# 如何在這種光投射算法中防止出現波紋現象？

``````#define LOCAL_WG_SIZE 128u
const float PI = 3.1415926535897932384626433832795;
const float RAY_LENGTH = 256.0f;

// get the number of the current thread (0...1608)
uint renderNodeNum = local_coords;
// get the endpoint of the ray, it will be on a circle
endPoint.x = int(RAY_LENGTH * sin(float(renderNodeNum) * PI / 1024.0f)) + lightPos.x;
endPoint.y = int(RAY_LENGTH * cos(float(renderNodeNum) * PI / 1024.0f)) + lightPos.y;

// vector approximation. Works, but has moire artifacts.
// I've also tried Bresenham's line algorithm, but it leaves a cross shape as the light fades which looks ugly.
vec2 dt = normalize(vec2(endPoint - lightPos));
vec2 t = vec2(lightPos);
for (int k = 0; k < RAY_LENGTH; k++) {
coords.x = int(t.x);
coords.y = int(t.y);

// calculate transparency
currentAlpha = (transpPixel.b + transpPixel.g * 10.0f + transpPixel.r * 100.0f) / 111.0f;
// calculate color
lightRay.rgb = min(colorPixel.rgb, lightRay.rgb) - (1.0f - currentAlpha) - transmit;
currentOutPixel.rgb = max(currentOutPixel.rgb, lightRay.rgb);
currentOutPixel.a = lightRay.a;
// write color
imageStore(img_output, coords, currentOutPixel);

t += dt;
}
``````

In principle you avoid using scatter (casting) behavior with GPU. They have offered random output coordinate write out since only shader model 5 as a need for extreme situations. But you should as general rule write your GPU code in a "gather" fashion.

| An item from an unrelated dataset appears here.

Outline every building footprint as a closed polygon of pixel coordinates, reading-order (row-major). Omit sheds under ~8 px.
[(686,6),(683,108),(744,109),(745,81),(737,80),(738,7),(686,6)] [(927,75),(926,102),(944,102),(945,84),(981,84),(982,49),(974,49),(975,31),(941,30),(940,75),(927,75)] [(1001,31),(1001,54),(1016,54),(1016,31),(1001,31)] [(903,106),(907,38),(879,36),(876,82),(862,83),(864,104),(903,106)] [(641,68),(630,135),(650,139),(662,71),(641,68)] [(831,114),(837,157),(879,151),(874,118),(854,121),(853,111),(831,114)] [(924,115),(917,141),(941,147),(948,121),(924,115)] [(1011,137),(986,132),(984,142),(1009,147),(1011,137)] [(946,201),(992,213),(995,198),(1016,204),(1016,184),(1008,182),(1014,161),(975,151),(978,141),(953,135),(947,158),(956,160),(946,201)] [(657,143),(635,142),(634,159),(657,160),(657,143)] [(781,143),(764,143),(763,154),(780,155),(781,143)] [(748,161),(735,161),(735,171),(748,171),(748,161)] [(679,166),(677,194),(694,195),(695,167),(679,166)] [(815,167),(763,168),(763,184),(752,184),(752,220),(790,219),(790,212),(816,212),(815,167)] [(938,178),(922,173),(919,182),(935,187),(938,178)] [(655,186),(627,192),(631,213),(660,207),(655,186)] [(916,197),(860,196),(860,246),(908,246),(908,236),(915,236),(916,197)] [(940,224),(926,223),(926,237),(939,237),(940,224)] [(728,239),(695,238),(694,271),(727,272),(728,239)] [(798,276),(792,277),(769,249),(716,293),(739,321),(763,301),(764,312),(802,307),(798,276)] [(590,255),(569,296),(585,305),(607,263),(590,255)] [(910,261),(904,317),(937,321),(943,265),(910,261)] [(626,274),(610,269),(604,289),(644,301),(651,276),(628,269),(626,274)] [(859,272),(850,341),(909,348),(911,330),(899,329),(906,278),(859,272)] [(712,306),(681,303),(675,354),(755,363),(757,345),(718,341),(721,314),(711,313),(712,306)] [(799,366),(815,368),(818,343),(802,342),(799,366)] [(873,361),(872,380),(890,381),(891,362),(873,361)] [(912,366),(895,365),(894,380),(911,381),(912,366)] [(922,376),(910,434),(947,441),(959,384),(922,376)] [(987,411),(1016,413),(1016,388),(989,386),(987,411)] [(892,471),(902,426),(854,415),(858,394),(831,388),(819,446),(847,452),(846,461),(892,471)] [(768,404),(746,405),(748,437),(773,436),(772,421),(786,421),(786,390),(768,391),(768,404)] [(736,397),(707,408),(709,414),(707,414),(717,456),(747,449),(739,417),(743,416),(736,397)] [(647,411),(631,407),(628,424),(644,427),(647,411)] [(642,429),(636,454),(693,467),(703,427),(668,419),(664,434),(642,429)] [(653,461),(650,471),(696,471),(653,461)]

The difference: the hardware threads are logically soft-locked to one output position in the render target. The scheduler decides to what rectangle (or cube) in the target buffers, the kicked thread group will output results.

So you should work around the designated destination, and figure out the start; instead of working from some start and computing a dynamic destination.

This way not only will you please the hardware by avoiding contention, and race conditions completely; but also you'll avoid holes.